Choosing a Color or Black and White Outcome for Your Photo

The cool blue of an overcast sky, ice and water make for a particularly melancholy mood of ice and snow on Paradise Harbour, Antarctica.

I was fortunate indeed to co-run a photography tour to Antarctica during November 2010. The tour was 19 days in length and, due to the significant distances involved, included some days at sea with no landings. Those who weren't laid up with sea sickness (which happens to the best of us) used their time well photographing sea birds flying around the back of our ship, socializing or downloading and processing their images, often in common areas like the bar or the dining room.

On one such day several people commented on photographs I was working on at the time. The comments, while complimentary, were a little guarded due to the fact that I'd decided to render the images in question into black-and-white. I thought I'd take this opportunity to discuss my thought process and why my approach didn't coincide with these other members of the group.

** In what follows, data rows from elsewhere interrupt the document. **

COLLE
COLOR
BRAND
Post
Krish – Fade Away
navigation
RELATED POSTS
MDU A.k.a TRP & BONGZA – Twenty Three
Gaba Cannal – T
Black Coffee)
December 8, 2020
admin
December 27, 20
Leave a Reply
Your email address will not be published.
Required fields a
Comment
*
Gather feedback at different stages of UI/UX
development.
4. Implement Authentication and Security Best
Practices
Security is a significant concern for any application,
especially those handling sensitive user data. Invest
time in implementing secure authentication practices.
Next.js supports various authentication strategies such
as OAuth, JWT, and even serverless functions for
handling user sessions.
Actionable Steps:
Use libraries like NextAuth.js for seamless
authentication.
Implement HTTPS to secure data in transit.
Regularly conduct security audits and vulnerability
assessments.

Antarctica: A World Of White, Grey and Blue

Antarctica is an amazing location for landscape photography. One thing that hits you in Antarctica is color: the water, sky and, in particular, the icebergs. So, with that in mind, it's not surprising that some folks might wonder why I opted for a different approach (albeit on a very small percentage of my images).

Lens Choice

We all go through stages in our photographic life. For years I used medium strength telephoto lenses in my landscape photography. These days I prefer wide-angle lenses for landscape work. Conversely, while many folks love using long telephoto zoom lenses for portraiture, I've preferred mild wild-angle and medium telephoto lenses when photographing people.

I've always loved working in color but, since 1986, when I first became aware of the history of photography, I've very much enjoyed looking at classic black-and-white imagery.

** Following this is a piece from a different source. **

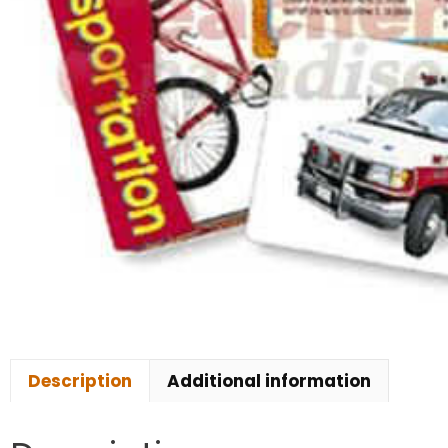
Description
Additional information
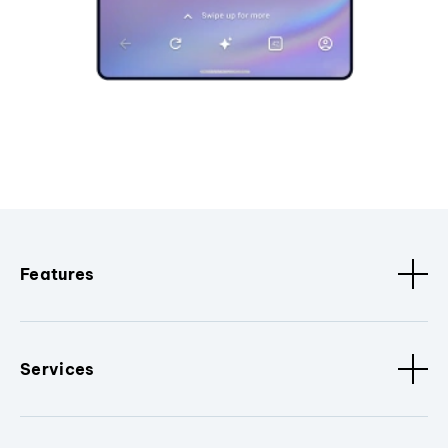
Features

Informing the Practice of Your Art

These days I try to dismiss from my mind any images or preconceptions about a particular location (e.g., "Ice in Antarctica is this amazing cyan/blue color"). I think its important, wherever possible, to make images that separate you from the crowd by their uniqueness as much as by their quality. Aim to discover and cultivate your own unique way of seeing the world and let that inform the way you practice your art.

Speak to Me of Black and White

Ruins of a building at Port Foster on Deception Island, Antarctica

As far as photography is concerned it's a fact that some subjects or scenes look better in black-and-white. The trick is to let the image you've created speak to you as to whether it is suited to color or a black-and-white rendering. Lines, shapes, textures and shadows will appear more dominant in a black and white photo. Likewise the color of the light, complimentary (i.e., contrasting/opposite) or harmonious colors may demand rendering in color.

The only question that matters is which treatment will best convey the feeling, mood, theme or subject you want to explore. These are far more important considerations than determining your choice based upon your own preference for color or black and white images.

Work via Comparisons

One of the great advantages of applications such as Adobe Lightroom is the ability to produce a Virtual Copy of any camera-based image within your database. This allows you to experiment with both the original color file and, where appropriate, a black-and-white copy. Via the process of comparison you'll be better able to decide whether a color or black and white rendering is the best option for the photograph in question.

Black-and-white photography will allow you to open yourself up to a whole new world of adventure and fun and, in doing so, will enable you to discover and cultivate your own, unique creative self.